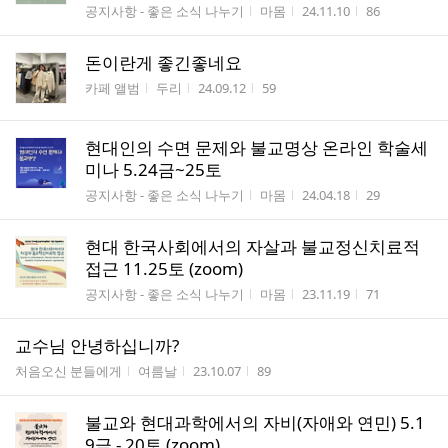
게시판명
작성자
작성시간
조회수
공지사항 - 좋은 소식 나누기
마몸
24.11.10
86
돈이란게 좋긴좋네요
게시판명
작성자
작성시간
조회수
카페 앨범
두리
24.09.12
59
현대인의 수면 문제와 불교명상 온라인 학술세
미나 5.24금~25토
게시판명
작성자
작성시간
조회수
공지사항 - 좋은 소식 나누기
마몸
24.04.18
29
현대 한국사회에서의 자살과 불교정신치료적
접근 11.25토 (zoom)
게시판명
작성자
작성시간
조회수
공지사항 - 좋은 소식 나누기
마몸
23.11.19
71
교수님 안녕하십니까?
게시판명
작성자
작성시간
조회수
처음오신 분들에게
여름날
23.10.07
89
불교와 현대과학에서의 자비(자애와 연민) 5.1
9금 - 20토 (zoom)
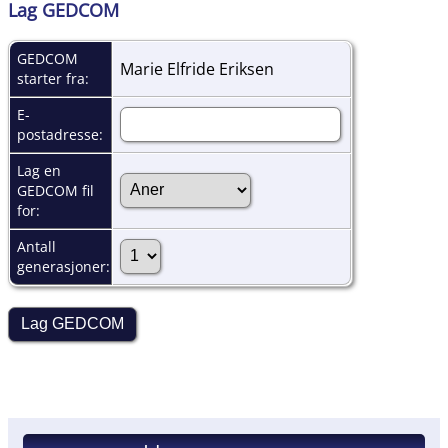
Lag GEDCOM
GEDCOM
Marie Elfride Eriksen
starter fra:
E-
postadresse:
Lag en
GEDCOM fil
for:
Antall
generasjoner:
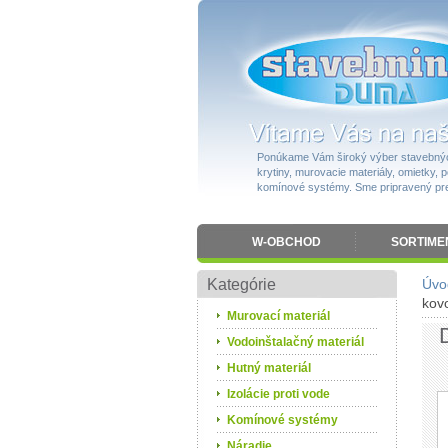
Ponúkame Vám široký výber stavebnýc
krytiny, murovacie materiály, omietky, po
komínové systémy. Sme pripravený pres
W-OBCHOD
SORTIME
Kategórie
Úvo
kovo
Murovací materiál
Vodoinštalačný materiál
Hutný materiál
Izolácie proti vode
Komínové systémy
Náradie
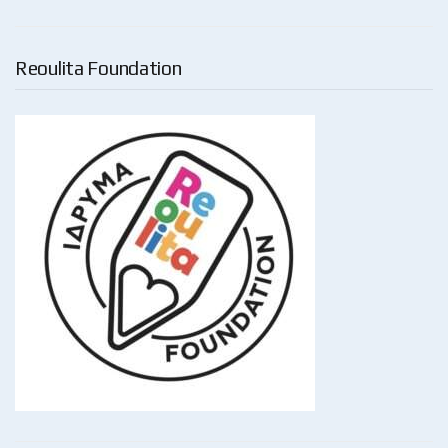
Reoulita Foundation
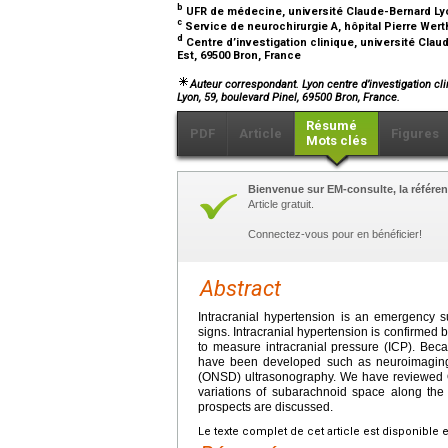
b
UFR de médecine, université Claude-Bernard Lyo
c
Service de neurochirurgie A, hôpital Pierre Wert
d
Centre d’investigation clinique, université Clau
Est, 69500 Bron, France
Auteur correspondant. Lyon centre d’investigation cli
Lyon, 59, boulevard Pinel, 69500 Bron, France.
Résumé
PDF
Article
Figures
Mots clés
Bienvenue sur EM-consulte, la référen
Article gratuit.
Connectez-vous pour en bénéficier!
Abstract
Intracranial hypertension is an emergency 
signs. Intracranial hypertension is confirmed 
to measure intracranial pressure (ICP). Bec
have been developed such as neuroimaging,
(ONSD) ultrasonography. We have reviewed O
variations of subarachnoid space along the 
prospects are discussed.
Le texte complet de cet article est disponible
━━━━━━━━━━━━━━━━━━━━━━━━━━━━━━
▸ WHAT YOU NEED TO DO:
Leave out the images and copy every record above exactly.

▸ TASK SOLUTION:
게시판명
작성자
작성시간
조회수
공지사항 - 좋은 소식 나누기
마몸
24.11.10
86
돈이란게 좋긴좋네요
게시판명
작성자
작성시간
조회수
카페 앨범
두리
24.09.12
59
현대인의 수면 문제와 불교명상 온라인 학술세
미나 5.24금~25토
게시판명
작성자
작성시간
조회수
공지사항 - 좋은 소식 나누기
마몸
24.04.18
29
현대 한국사회에서의 자살과 불교정신치료적
접근 11.25토 (zoom)
게시판명
작성자
작성시간
조회수
공지사항 - 좋은 소식 나누기
마몸
23.11.19
71
교수님 안녕하십니까?
게시판명
작성자
작성시간
조회수
처음오신 분들에게
여름날
23.10.07
89
불교와 현대과학에서의 자비(자애와 연민) 5.1
9금 - 20토 (zoom)
Lag GEDCOM
GEDCOM
Marie Elfride Eriksen
starter fra:
E-
postadresse:
Lag en
GEDCOM fil
for:
Antall
generasjoner:
Ponúkame Vám široký výber stavebnýc
krytiny, murovacie materiály, omietky, po
komínové systémy. Sme pripravený pres
W-OBCHOD
SORTIME
Kategórie
Úvo
kovo
Murovací materiál
Vodoinštalačný materiál
Hutný materiál
Izolácie proti vode
Komínové systémy
Náradie
Reoulita Foundation
b
UFR de médecine, université Claude-Bernard Lyo
c
Service de neurochirurgie A, hôpital Pierre Wert
d
Centre d’investigation clinique, université Clau
Est, 69500 Bron, France
Auteur correspondant. Lyon centre d’investigation cli
Lyon, 59, boulevard Pinel, 69500 Bron, France.
Résumé
PDF
Article
Figures
Mots clés
Bienvenue sur EM-consulte, la référen
Article gratuit.
Connectez-vous pour en bénéficier!
Abstract
Intracranial hypertension is an emergency 
signs. Intracranial hypertension is confirmed 
to measure intracranial pressure (ICP). Bec
have been developed such as neuroimaging,
(ONSD) ultrasonography. We have reviewed O
variations of subarachnoid space along the 
prospects are discussed.
Le texte complet de cet article est disponible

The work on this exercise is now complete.